O Vaticano informou, nesta terça-feira (18), que cancelou os compromissos do papa Francisco agendados até o final desta semana. O líder da Igreja Católica está internado em Roma, na Itália.
Segundo a Santa Sé, sala de imprensa do Vaticano, os compromissos de sábado (22) foram cancelados e a missa de domingo, na basílica de São Pedro, será comandada pelo Monsenhor Rino Fisichella, pró-prefeito do Dicastério para a Evangelização.
Papa Francisco está internado no hospital Agostino Gemelli desde a última sexta-feira (14) para tratar uma bronquite. Porém, o quadro de saúde do pontífice evoluiu para uma infecção respiratória polimicrobiana.
Em boletim médico divulgado nesta terça-feira (18), o Vaticano informou que o líder da Igreja Católica teve uma noite tranquila, tomou café da manhã e se dedicou à leitura de jornais.
No momento, o pontífice respira por conta própria e segue a recomendação de "repouso absoluto", prescrita pela equipe médica que o acompanha.
Francisco, quando era jovem, precisou remover parte de um dos pulmões devido uma doença respiratória. Ele assumiu a liderança da Igreja Católica em 2013 e enfrentou vários problemas de saúde durante esse período.
Segundo o Vaticano, essa é a quarta vez que o líder católico é internado no hospital de Roma.
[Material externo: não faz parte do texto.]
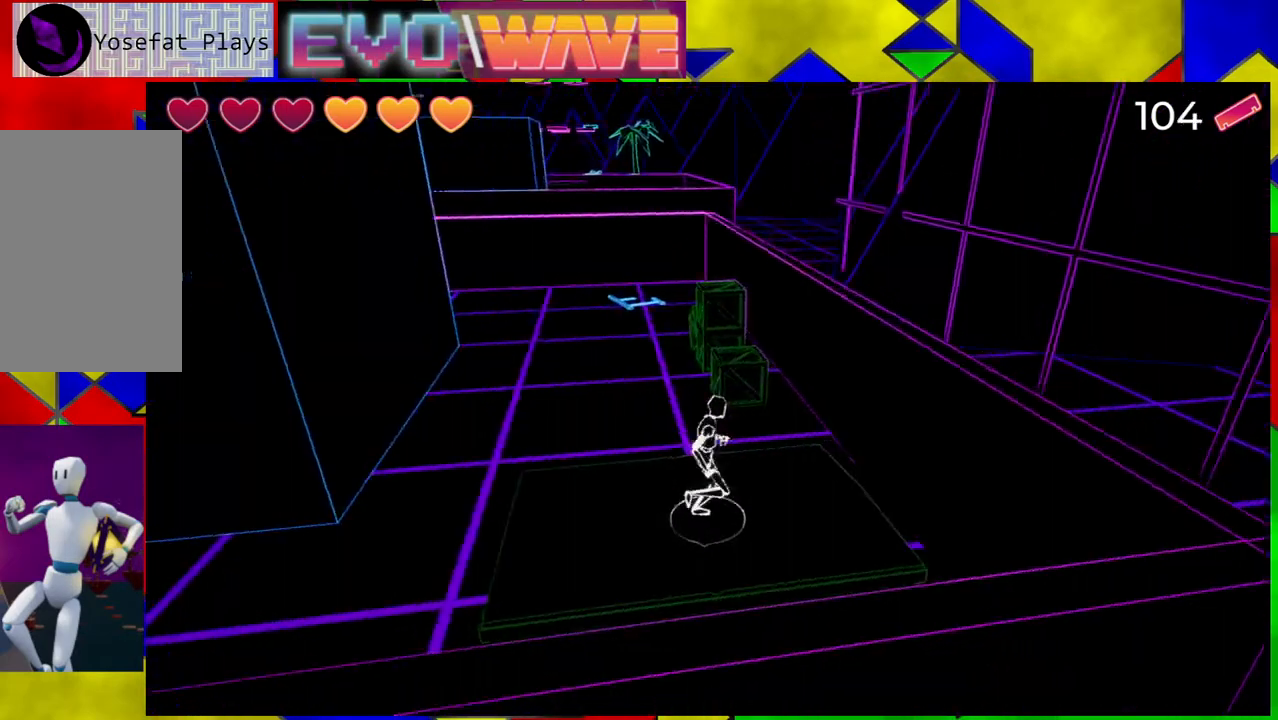
{"buttons": [], "left_stick": "up-left", "right_stick": "center", "events": [[100, "right_stick", "center"], [350, "left_stick", "up-left"]]}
Antes, Francisco foi hospitalizado em junho de 2021 para uma cirurgia programada devido a uma estenose diverticular sintomática do cólon; em junho de 2023 para uma cirurgia de "laparotomia e reconstrução da parede abdominal", e em março de 2023 para exames médicos.
Infecção respiratória polimicrobiana
m entrevista à BandNews FM, a médica Carla Kobayshi, infectologista do Hospital Sírio-Libanês, explicou o que é a doença e como ela afeta os idosos – o pontífice argentino tem 88 anos.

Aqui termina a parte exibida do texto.